[Transcribed page contents]
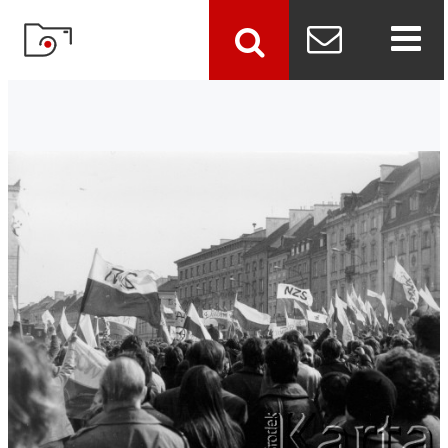
szukaj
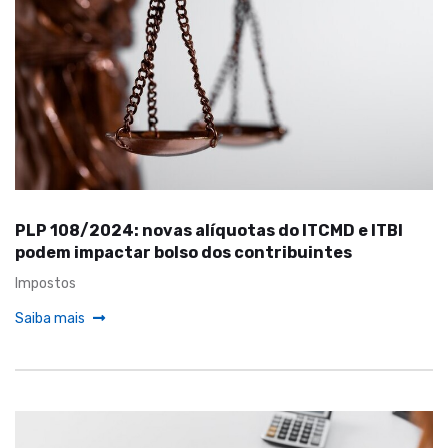
PLP 108/2024: novas alíquotas do ITCMD e ITBI
podem impactar bolso dos contribuintes
Impostos
Saiba mais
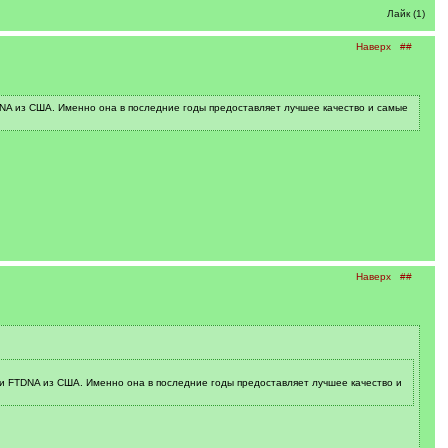
Лайк (1)
Наверх
##
DNA из США. Именно она в последние годы предоставляет лучшее качество и самые
Наверх
##
ии FTDNA из США. Именно она в последние годы предоставляет лучшее качество и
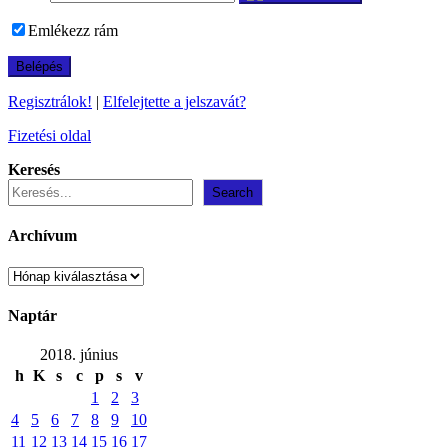
Emlékezz rám
Regisztrálok!
|
Elfelejtette a jelszavát?
Fizetési oldal
Keresés
Search
Archívum
Archívum
Naptár
2018. június
h
K
s
c
p
s
v
1
2
3
4
5
6
7
8
9
10
11
12
13
14
15
16
17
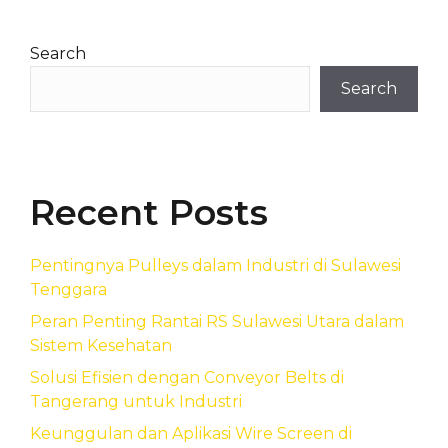
Search
Search
Recent Posts
Pentingnya Pulleys dalam Industri di Sulawesi
Tenggara
Peran Penting Rantai RS Sulawesi Utara dalam
Sistem Kesehatan
Solusi Efisien dengan Conveyor Belts di
Tangerang untuk Industri
Keunggulan dan Aplikasi Wire Screen di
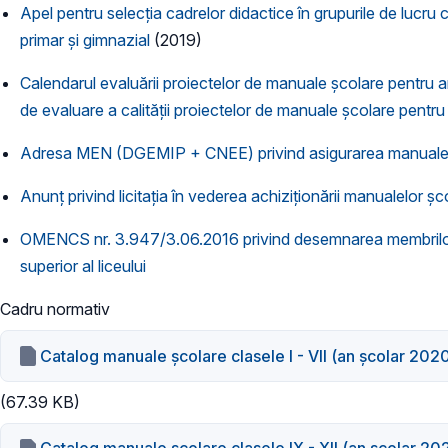
Apel pentru selecția cadrelor didactice în grupurile de lucru 
primar și gimnazial
(2019)
Calendarul evaluării proiectelor de manuale școlare pentru 
de evaluare a calității proiectelor de manuale școlare pentr
Adresa MEN (DGEMIP + CNEE) privind asigurarea manualelor șc
Anunț privind licitația în vederea achiziționării manualelor 
OMENCS nr. 3.947/3.06.2016 privind desemnarea membrilor Com
superior al liceului
Cadru normativ
Catalog manuale şcolare clasele I - VII (an școlar 20
(67.39 KB)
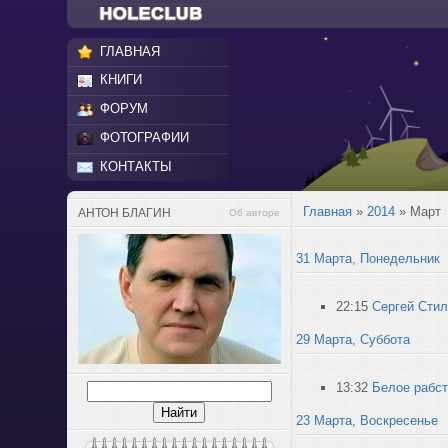
ГЛАВНАЯ
КНИГИ
ФОРУМ
ФОТОГРАФИИ
КОНТАКТЫ
Главная
»
2014
»
Март
АНТОН БЛАГИН
Об авторе
31 Марта, Понедельник
22:15
Сергей Стил
29 Марта, Суббота
13:32
Белое рабст
23 Марта, Воскресенье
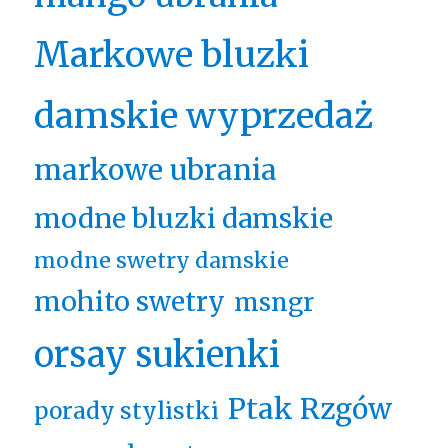
Markowe bluzki
damskie wyprzedaż
markowe ubrania
modne bluzki damskie
modne swetry damskie
mohito swetry
msngr
orsay sukienki
Ptak Rzgów
porady stylistki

◆ **Task item**
Restate each entry word for word; omit the pictures.

◆ **Solution for this exercise**
szukaj
PLP 108/2024: novas alíquotas do ITCMD e ITBI
podem impactar bolso dos contribuintes
Impostos
Saiba mais
Лайк (1)
Наверх
##
DNA из США. Именно она в последние годы предоставляет лучшее качество и самые
Наверх
##
ии FTDNA из США. Именно она в последние годы предоставляет лучшее качество и
Emlékezz rám
Regisztrálok!
|
Elfelejtette a jelszavát?
Fizetési oldal
Keresés
Search
Archívum
Archívum
Naptár
2018. június
h
K
s
c
p
s
v
1
2
3
4
5
6
7
8
9
10
11
12
13
14
15
16
17
Search
Search
Recent Posts
Pentingnya Pulleys dalam Industri di Sulawesi
Tenggara
Peran Penting Rantai RS Sulawesi Utara dalam
Sistem Kesehatan
Solusi Efisien dengan Conveyor Belts di
Tangerang untuk Industri
Keunggulan dan Aplikasi Wire Screen di
Apel pentru selecția cadrelor didactice în grupurile de lucru 
primar și gimnazial
(2019)
Calendarul evaluării proiectelor de manuale școlare pentru 
de evaluare a calității proiectelor de manuale școlare pentr
Adresa MEN (DGEMIP + CNEE) privind asigurarea manualelor șc
Anunț privind licitația în vederea achiziționării manualelor 
OMENCS nr. 3.947/3.06.2016 privind desemnarea membrilor Com
superior al liceului
Cadru normativ
Catalog manuale şcolare clasele I - VII (an școlar 20
(67.39 KB)
ГЛАВНАЯ
КНИГИ
ФОРУМ
ФОТОГРАФИИ
КОНТАКТЫ
Главная
»
2014
»
Март
АНТОН БЛАГИН
Об авторе
31 Марта, Понедельник
22:15
Сергей Стил
29 Марта, Суббота
13:32
Белое рабст
23 Марта, Воскресенье
Markowe bluzki
damskie wyprzedaż
markowe ubrania
modne bluzki damskie
modne swetry damskie
mohito swetry
msngr
orsay sukienki
Ptak Rzgów
porady stylistki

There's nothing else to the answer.